**Prompt:** Would you restate every entry that follows, word for word, and leave out the pictures?

**Dataset excerpts:**
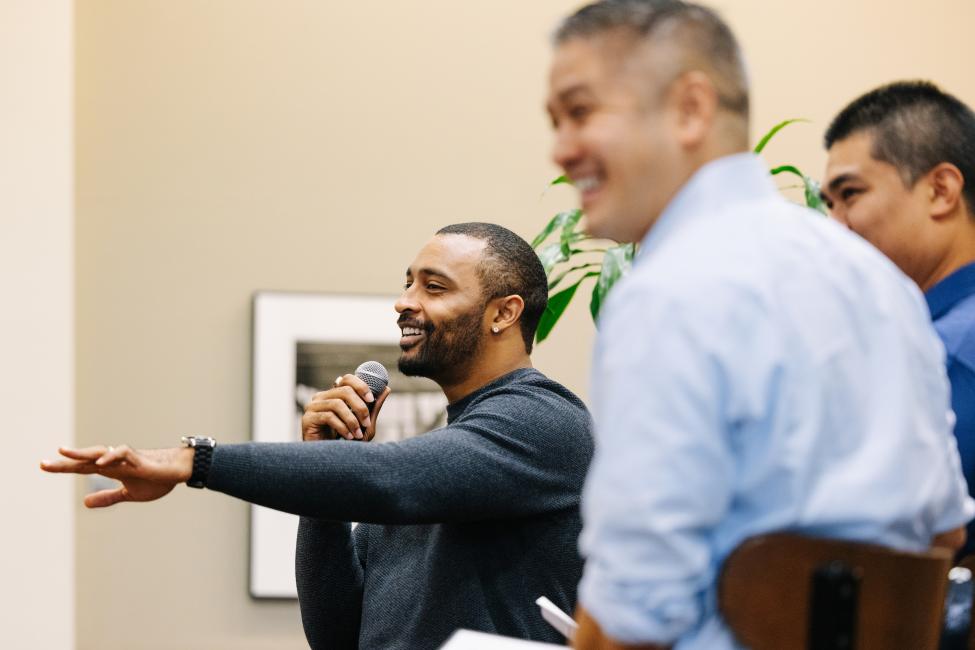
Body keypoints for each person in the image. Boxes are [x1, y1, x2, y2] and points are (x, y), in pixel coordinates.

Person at [544, 1, 974, 648]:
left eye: (580, 112)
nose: (560, 150)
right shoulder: (882, 285)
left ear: (689, 108)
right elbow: (942, 534)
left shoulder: (665, 294)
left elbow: (634, 613)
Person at [41, 222, 594, 650]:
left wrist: (197, 462)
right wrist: (327, 467)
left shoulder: (541, 420)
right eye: (406, 283)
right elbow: (336, 635)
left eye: (434, 287)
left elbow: (393, 481)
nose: (404, 301)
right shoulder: (445, 456)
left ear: (504, 313)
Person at [822, 81, 975, 554]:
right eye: (830, 203)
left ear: (940, 190)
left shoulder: (946, 354)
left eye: (851, 194)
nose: (836, 226)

**Task solution:**
Body keypoints for each person in the image. Boxes are [x1, y1, x2, y2] and points are (x, y), in pixel coordinates.

Person at [544, 1, 974, 648]:
left eye: (580, 112)
nose: (560, 150)
right shoulder: (882, 285)
left ear: (689, 108)
right elbow: (942, 534)
left shoulder: (665, 294)
left elbow: (634, 613)
Person at [41, 222, 594, 650]:
left wrist: (197, 462)
right wrist: (327, 467)
left shoulder: (541, 420)
right eye: (406, 283)
right elbow: (336, 635)
left eye: (434, 287)
left elbow: (393, 481)
nose: (404, 301)
right shoulder: (445, 456)
left ear: (504, 313)
Person at [822, 81, 975, 554]:
right eye: (830, 203)
left ear: (940, 190)
left shoulder: (946, 354)
left eye: (851, 194)
nose: (836, 226)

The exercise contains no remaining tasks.